I know you went to the archaeological site of Pengikent in Tajikistan, an archaeological base of the Hermitage for decades and where Piotrovsky, as a young scientist, spent quite a few seasons at the dig.   What has this personal experience contributed to the book?  

I felt that it was necessary to explore some of the places he had been to. So, I wanted to go to Yemen, but it was too dangerous already and Piotrovsky absolutely banned it. But I went to Armenia, to Yerevan, which was very significant to see the world where he had grown up and how it was going today – I got the feel of the place and that was the main thing. His cousin kindly looked after me. He dug out old family archives and told me about mulberry tree that he loved in their garden. I also went to Karmir Blur which is still an archaeological dig and the museum which contains most of what Boris Borisovich Piotrovsky excavated there. I also went to Penjikent in Tajikistan where there is still an annual Hermitage archaeological expedition. For more than 40 years Hermitage has had a season there – the dig is now run by Pavel Lurie and new generations of archaeologists are growing up there. I suppose this experience makes my account more real – you can read about somebody being somewhere but you cannot get the feel of it unless you have experienced it yourself. So I hope it gives extra strength and insight to the narrative.

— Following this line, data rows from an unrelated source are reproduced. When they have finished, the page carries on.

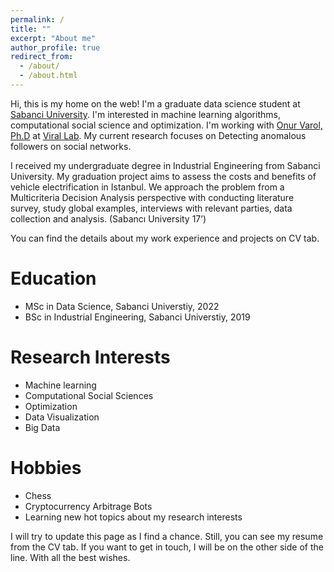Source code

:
 ```yaml
---
permalink: /
title: ""
excerpt: "About me"
author_profile: true
redirect_from: 
  - /about/
  - /about.html
---
```


Hi, this is my home on the web! I'm a graduate data science student at [Sabanci University](https://www.sabanciuniv.edu/). I'm interested in machine learning algorithms, computational social science and optimization. I'm working with [Onur Varol, Ph.D](http://www.onurvarol.com/) at [Viral Lab](http://varollab.com/). My current research focuses on Detecting anomalous followers on social networks. 

I received my undergraduate degree in Industrial Engineering from Sabanci University. My graduation project aims to assess the costs and benefits of vehicle electrification in Istanbul. We approach the problem from a Multicriteria Decision Analysis perspective with conducting literature survey, study global examples, interviews with relevant parties, data collection and analysis. (Sabancı University 17’)

You can find the details about my work experience and projects on CV tab.

# Education
* MSc in Data Science, Sabanci Universtiy, 2022
* BSc in Industrial Engineering, Sabanci Universtiy, 2019

# Research Interests 
* Machine learning
* Computational Social Sciences
* Optimization
* Data Visualization
* Big Data

# Hobbies
* Chess
* Cryptocurrency Arbitrage Bots 
* Learning new hot topics about my research interests

I will try to update this page as I find a chance. Still, you can see my resume from the CV tab. If you want to get in touch, I will be on the other side of the line. With all the best wishes.
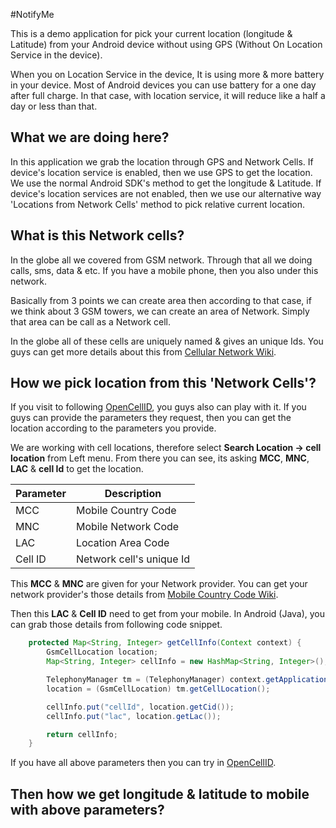 #NotifyMe

This is a demo application for pick your current location (longitude & Latitude) from your Android device without using GPS (Without On Location Service in the device).

When you on Location Service in the device, It is using more & more battery in your device. Most of Android devices you can use battery for a one day after full charge. In that case, with location service, it will reduce like a half a day or less than that.

## What we are doing here?
In this application we grab the location through GPS and Network Cells. If device's location service is enabled, then we use GPS to get the location. We use the normal Android SDK's method to get the longitude & Latitude. If device's location services are not enabled, then we use our alternative way 'Locations from Network Cells' method to pick relative current location.

## What is this Network cells?
In the globe all we covered from GSM network. Through that all we doing calls, sms, data & etc. If you have a mobile phone, then you also under this network. 

Basically from 3 points we can create area then according to that case, if we think about 3 GSM towers, we can create an area of Network. Simply that area can be call as a Network cell. 

In the globe all of these cells are uniquely named & gives an unique Ids. You guys can get more details about this from [Cellular Network Wiki](https://en.wikipedia.org/wiki/Cellular_network).


## How we pick location from this 'Network Cells'?

If you visit to following [OpenCellID](http://opencellid.org/), you guys also can play with it. If you guys can provide the parameters they request, then you can get the location according to the parameters you provide.

We are working with cell locations, therefore select **Search Location -> cell location** from Left menu. From there you can see, its asking **MCC**, **MNC**, **LAC** & **cell Id** to get the location.

Parameter | Description
--------- | -----------
MCC | Mobile Country Code
MNC | Mobile Network Code
LAC | Location Area Code
Cell ID | Network cell's unique Id

This **MCC** & **MNC** are given for your Network provider. You can get your network provider's those details from [Mobile Country Code Wiki](https://en.wikipedia.org/wiki/Mobile_country_code).

Then this **LAC** & **Cell ID** need to get from your mobile. In Android (Java), you can grab those details from following code snippet.
```java
    protected Map<String, Integer> getCellInfo(Context context) {
        GsmCellLocation location;
        Map<String, Integer> cellInfo = new HashMap<String, Integer>();

        TelephonyManager tm = (TelephonyManager) context.getApplicationContext().getSystemService(Context.TELEPHONY_SERVICE);
        location = (GsmCellLocation) tm.getCellLocation();

        cellInfo.put("cellId", location.getCid());
        cellInfo.put("lac", location.getLac());

        return cellInfo;
    }
```

If you have all above parameters then you can try in [OpenCellID](http://opencellid.org/).

## Then how we get longitude & latitude to mobile with above parameters?

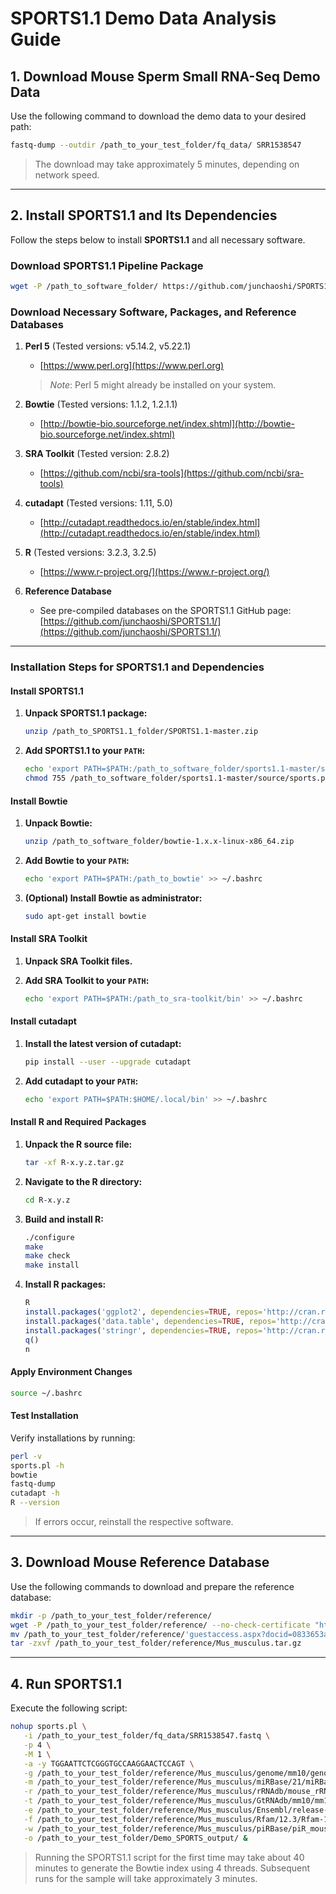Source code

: # SPORTS1.1 Demo Data Analysis Guide

## 1. Download Mouse Sperm Small RNA-Seq Demo Data

Use the following command to download the demo data to your desired path:

```bash
fastq-dump --outdir /path_to_your_test_folder/fq_data/ SRR1538547
```

> The download may take approximately 5 minutes, depending on network speed.

---

## 2. Install SPORTS1.1 and Its Dependencies

Follow the steps below to install **SPORTS1.1** and all necessary software.

### Download SPORTS1.1 Pipeline Package

```bash
wget -P /path_to_software_folder/ https://github.com/junchaoshi/SPORTS1.1/archive/master.zip
```

### Download Necessary Software, Packages, and Reference Databases

1. **Perl 5** (Tested versions: v5.14.2, v5.22.1)  
   - [https://www.perl.org](https://www.perl.org)  
   > *Note*: Perl 5 might already be installed on your system.

2. **Bowtie** (Tested versions: 1.1.2, 1.2.1.1)  
   - [http://bowtie-bio.sourceforge.net/index.shtml](http://bowtie-bio.sourceforge.net/index.shtml)

3. **SRA Toolkit** (Tested version: 2.8.2)  
   - [https://github.com/ncbi/sra-tools](https://github.com/ncbi/sra-tools)

4. **cutadapt** (Tested versions: 1.11, 5.0)  
   - [http://cutadapt.readthedocs.io/en/stable/index.html](http://cutadapt.readthedocs.io/en/stable/index.html)

5. **R** (Tested versions: 3.2.3, 3.2.5)  
   - [https://www.r-project.org/](https://www.r-project.org/)

6. **Reference Database**  
   - See pre-compiled databases on the SPORTS1.1 GitHub page: [https://github.com/junchaoshi/SPORTS1.1/](https://github.com/junchaoshi/SPORTS1.1/)

---

### Installation Steps for SPORTS1.1 and Dependencies

#### Install SPORTS1.1

1. **Unpack SPORTS1.1 package:**

   ```bash
   unzip /path_to_SPORTS1.1_folder/SPORTS1.1-master.zip
   ```

2. **Add SPORTS1.1 to your `PATH`:**

   ```bash
   echo 'export PATH=$PATH:/path_to_software_folder/sports1.1-master/source' >> ~/.bashrc
   chmod 755 /path_to_software_folder/sports1.1-master/source/sports.pl
   ```

#### Install Bowtie

1. **Unpack Bowtie:**

   ```bash
   unzip /path_to_software_folder/bowtie-1.x.x-linux-x86_64.zip
   ```

2. **Add Bowtie to your `PATH`:**

   ```bash
   echo 'export PATH=$PATH:/path_to_bowtie' >> ~/.bashrc
   ```

3. **(Optional) Install Bowtie as administrator:**

   ```bash
   sudo apt-get install bowtie
   ```

#### Install SRA Toolkit

1. **Unpack SRA Toolkit files.**

2. **Add SRA Toolkit to your `PATH`:**

   ```bash
   echo 'export PATH=$PATH:/path_to_sra-toolkit/bin' >> ~/.bashrc
   ```

#### Install cutadapt

1. **Install the latest version of cutadapt:**

   ```bash
   pip install --user --upgrade cutadapt
   ```

2. **Add cutadapt to your `PATH`:**

   ```bash
   echo 'export PATH=$PATH:$HOME/.local/bin' >> ~/.bashrc
   ```

#### Install R and Required Packages

1. **Unpack the R source file:**

   ```bash
   tar -xf R-x.y.z.tar.gz
   ```

2. **Navigate to the R directory:**

   ```bash
   cd R-x.y.z
   ```

3. **Build and install R:**

   ```bash
   ./configure
   make
   make check
   make install
   ```

4. **Install R packages:**

   ```r
   R
   install.packages('ggplot2', dependencies=TRUE, repos='http://cran.rstudio.com/')
   install.packages('data.table', dependencies=TRUE, repos='http://cran.rstudio.com/')
   install.packages('stringr', dependencies=TRUE, repos='http://cran.rstudio.com/')
   q()
   n
   ```

#### Apply Environment Changes

```bash
source ~/.bashrc
```

#### Test Installation

Verify installations by running:

```bash
perl -v
sports.pl -h
bowtie
fastq-dump
cutadapt -h
R --version
```

> If errors occur, reinstall the respective software.

---

## 3. Download Mouse Reference Database

Use the following commands to download and prepare the reference database:

```bash
mkdir -p /path_to_your_test_folder/reference/
wget -P /path_to_your_test_folder/reference/ --no-check-certificate "https://ncrnainfo-my.sharepoint.com/personal/sports_ncrna_info/_layouts/15/guestaccess.aspx?docid=0833653a140eb47f098267d7a23d3b63c&authkey=Ab8aoYC8paqFI2yRabIo7Ok"
mv /path_to_your_test_folder/reference/'guestaccess.aspx?docid=0833653a140eb47f098267d7a23d3b63c&authkey=Ab8aoYC8paqFI2yRabIo7Ok' /path_to_your_test_folder/reference/Mus_musculus.tar.gz
tar -zxvf /path_to_your_test_folder/reference/Mus_musculus.tar.gz
```

---

## 4. Run SPORTS1.1

Execute the following script:

```bash
nohup sports.pl \
   -i /path_to_your_test_folder/fq_data/SRR1538547.fastq \
   -p 4 \
   -M 1 \
   -a -y TGGAATTCTCGGGTGCCAAGGAACTCCAGT \
   -g /path_to_your_test_folder/reference/Mus_musculus/genome/mm10/genome \
   -m /path_to_your_test_folder/reference/Mus_musculus/miRBase/21/miRBase_21-mmu \
   -r /path_to_your_test_folder/reference/Mus_musculus/rRNAdb/mouse_rRNA \
   -t /path_to_your_test_folder/reference/Mus_musculus/GtRNAdb/mm10/mm10-tRNAs \
   -e /path_to_your_test_folder/reference/Mus_musculus/Ensembl/release-89/Mus_musculus.GRCm38.ncrna \
   -f /path_to_your_test_folder/reference/Mus_musculus/Rfam/12.3/Rfam-12.3-mouse \
   -w /path_to_your_test_folder/reference/Mus_musculus/piRBase/piR_mouse \
   -o /path_to_your_test_folder/Demo_SPORTS_output/ &
```

> Running the SPORTS1.1 script for the first time may take about 40 minutes to generate the Bowtie index using 4 threads. Subsequent runs for the sample will take approximately 3 minutes.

The English version was published in 2017 and now, a year after the Russian version is released.

Who supported the project?

Both English and Russian versions were generously supported by the Kroll Family Trust. Daniel Kroll is the director of the Israeli Friends of the Hermitage, so he has a special interest in the story of Piotrovsky and the Hermitage. It was very kind of the Israeli Friends to get behind my book. As for the Russian publisher, it was straightforward because Slovo published my first book back in 2006, so I was really pleased when they agreed to go ahead with the “Dynastic Rule”.

What would you wish to a potential Russian reader? 

To be proud of their own museum and be proud how the two directors served it. The two Piotrovsky's both laid an accent on scholarship as the most important thing about a museum. They are an exceptionally good example for the international museum community.